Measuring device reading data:

______________________________

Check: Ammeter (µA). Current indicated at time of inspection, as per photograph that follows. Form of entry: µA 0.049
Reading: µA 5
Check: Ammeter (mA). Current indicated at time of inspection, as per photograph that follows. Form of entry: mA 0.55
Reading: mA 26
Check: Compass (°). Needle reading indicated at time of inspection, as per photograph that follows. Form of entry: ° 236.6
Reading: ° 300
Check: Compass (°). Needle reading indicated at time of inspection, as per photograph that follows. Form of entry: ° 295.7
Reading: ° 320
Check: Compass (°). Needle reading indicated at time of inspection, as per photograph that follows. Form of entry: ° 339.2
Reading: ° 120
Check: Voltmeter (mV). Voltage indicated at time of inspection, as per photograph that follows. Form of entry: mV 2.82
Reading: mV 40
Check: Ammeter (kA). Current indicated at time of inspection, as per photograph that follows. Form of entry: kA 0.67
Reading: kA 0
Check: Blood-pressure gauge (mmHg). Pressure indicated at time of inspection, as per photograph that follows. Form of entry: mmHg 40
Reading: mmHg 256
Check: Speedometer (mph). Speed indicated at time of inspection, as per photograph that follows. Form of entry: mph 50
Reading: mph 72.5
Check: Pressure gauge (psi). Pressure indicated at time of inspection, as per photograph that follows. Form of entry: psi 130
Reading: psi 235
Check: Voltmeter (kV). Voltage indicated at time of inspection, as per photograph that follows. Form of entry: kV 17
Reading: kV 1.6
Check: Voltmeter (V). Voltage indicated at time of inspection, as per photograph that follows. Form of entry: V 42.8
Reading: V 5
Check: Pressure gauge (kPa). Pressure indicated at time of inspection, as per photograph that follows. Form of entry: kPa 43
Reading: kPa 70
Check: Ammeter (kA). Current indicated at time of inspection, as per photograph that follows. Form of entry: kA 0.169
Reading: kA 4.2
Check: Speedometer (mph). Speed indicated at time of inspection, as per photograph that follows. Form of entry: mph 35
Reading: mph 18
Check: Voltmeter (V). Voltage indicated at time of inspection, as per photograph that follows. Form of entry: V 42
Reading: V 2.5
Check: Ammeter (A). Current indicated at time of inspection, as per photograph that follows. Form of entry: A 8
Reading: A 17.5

______________________________

Reproduce every item above word for word, with no changes of any kind.

▶ Exercise answer
Check: Ammeter (µA). Current indicated at time of inspection, as per photograph that follows. Form of entry: µA 0.049
Reading: µA 5
Check: Ammeter (mA). Current indicated at time of inspection, as per photograph that follows. Form of entry: mA 0.55
Reading: mA 26
Check: Compass (°). Needle reading indicated at time of inspection, as per photograph that follows. Form of entry: ° 236.6
Reading: ° 300
Check: Compass (°). Needle reading indicated at time of inspection, as per photograph that follows. Form of entry: ° 295.7
Reading: ° 320
Check: Compass (°). Needle reading indicated at time of inspection, as per photograph that follows. Form of entry: ° 339.2
Reading: ° 120
Check: Voltmeter (mV). Voltage indicated at time of inspection, as per photograph that follows. Form of entry: mV 2.82
Reading: mV 40
Check: Ammeter (kA). Current indicated at time of inspection, as per photograph that follows. Form of entry: kA 0.67
Reading: kA 0
Check: Blood-pressure gauge (mmHg). Pressure indicated at time of inspection, as per photograph that follows. Form of entry: mmHg 40
Reading: mmHg 256
Check: Speedometer (mph). Speed indicated at time of inspection, as per photograph that follows. Form of entry: mph 50
Reading: mph 72.5
Check: Pressure gauge (psi). Pressure indicated at time of inspection, as per photograph that follows. Form of entry: psi 130
Reading: psi 235
Check: Voltmeter (kV). Voltage indicated at time of inspection, as per photograph that follows. Form of entry: kV 17
Reading: kV 1.6
Check: Voltmeter (V). Voltage indicated at time of inspection, as per photograph that follows. Form of entry: V 42.8
Reading: V 5
Check: Pressure gauge (kPa). Pressure indicated at time of inspection, as per photograph that follows. Form of entry: kPa 43
Reading: kPa 70
Check: Ammeter (kA). Current indicated at time of inspection, as per photograph that follows. Form of entry: kA 0.169
Reading: kA 4.2
Check: Speedometer (mph). Speed indicated at time of inspection, as per photograph that follows. Form of entry: mph 35
Reading: mph 18
Check: Voltmeter (V). Voltage indicated at time of inspection, as per photograph that follows. Form of entry: V 42
Reading: V 2.5
Check: Ammeter (A). Current indicated at time of inspection, as per photograph that follows. Form of entry: A 8
Reading: A 17.5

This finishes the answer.